Q : Combien de types de drogues sont disponibles en ce moment sur le marché ?

Il y a principalement deux catégories de drogues : celles des riches et celles des pauvres. Il y a eu, depuis les années 60, le gandia, suivi de l’introduction de l’opium qui était réservé aux commerçants d’une communauté spécifique. Au début des années 80, il y a eu l’introduction de l’héroïne no. 6. Celle-ci est la plus mauvaise qualité d’héroïne et avait provoqué la mort de beaucoup de toxicomanes.

Elle était vendue à l’époque à Rs 7 la dose. Aujourd’hui, un gramme d’héroïne vaut plus qu’un gramme de l’or, soit plus de Rs 12 000 / gramme. 40 doses peuvent être obtenues à partir d’un gramme d’héroïne mélangé avec du panadol pour augmenter le volume. La dose est vendue à Rs 200 ou Rs 250, dépendant de la localité.

Il y a également le Subutex que les toxicomanes utilisent pour s’injecter par voie intraveineuse. Pour couronner le tout, il y a la cocaïne et l’ecstasy qui sont réservées uniquement pour les bourgeois. Ensuite, il y a les drogues synthétiques qui sont vendues à Rs 100 la ‘pocket’ et qui font un ravage parmi les jeunes.

Q : Que faut-il faire pour prendre les taureaux par les cornes ?

Il y a deux aspects importants dans la lutte contre la drogue : la réduction de l’offre et la réduction de la demande. La réduction de l’offre implique la mobilisation de la police et du judiciaire. Par contre, la réduction de la demande passe par la prévention, le traitement et la réhabilitation. Le seul organisme qui faisait la prévention, la NATRESA, a été démantelée par un ministre sur un simple coup de tête alors qu’il aurait fallu la réinventer et la redynamiser. Résultat : on n’a aucune politique nationale de prévention alors que la situation l’exige.

 

Q : Quel est le but de votre marche prévue pour le 31 octobre ?

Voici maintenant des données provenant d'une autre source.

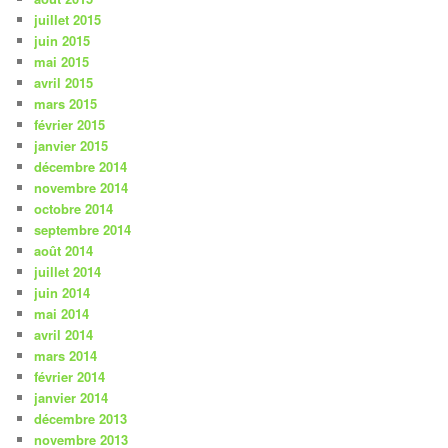
juillet 2015
juin 2015
mai 2015
avril 2015
mars 2015
février 2015
janvier 2015
décembre 2014
novembre 2014
octobre 2014
septembre 2014
août 2014
juillet 2014
juin 2014
mai 2014
avril 2014
mars 2014
février 2014
janvier 2014
décembre 2013
novembre 2013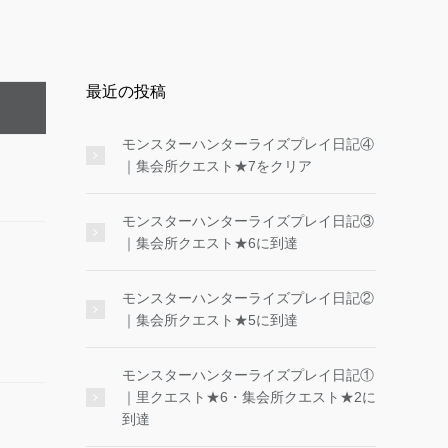
最近の投稿
モンスターハンターライズプレイ日記④
｜集会所クエスト★7をクリア
モンスターハンターライズプレイ日記③
｜集会所クエスト★6に到達
モンスターハンターライズプレイ日記②
｜集会所クエスト★5に到達
モンスターハンターライズプレイ日記①
｜里クエスト★6・集会所クエスト★2に
到達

L’objectif principal, c’est de tirer la sonnette d’alarme sur la gravité de la situation, mais aussi de dénoncer la protection occulte des trafiquants et des vendeurs de conscience. Il y a un rajeunissement et une féminisation des vendeurs et des consommateurs de la drogue. À travers cette marche, nous témoignerons aussi notre solidarité envers les victimes décédées de la drogue ainsi qu’envers leurs proches. J’invite donc les Mauriciens à venir nous soutenir en masse pour dire NON à la drogue et à la corruption.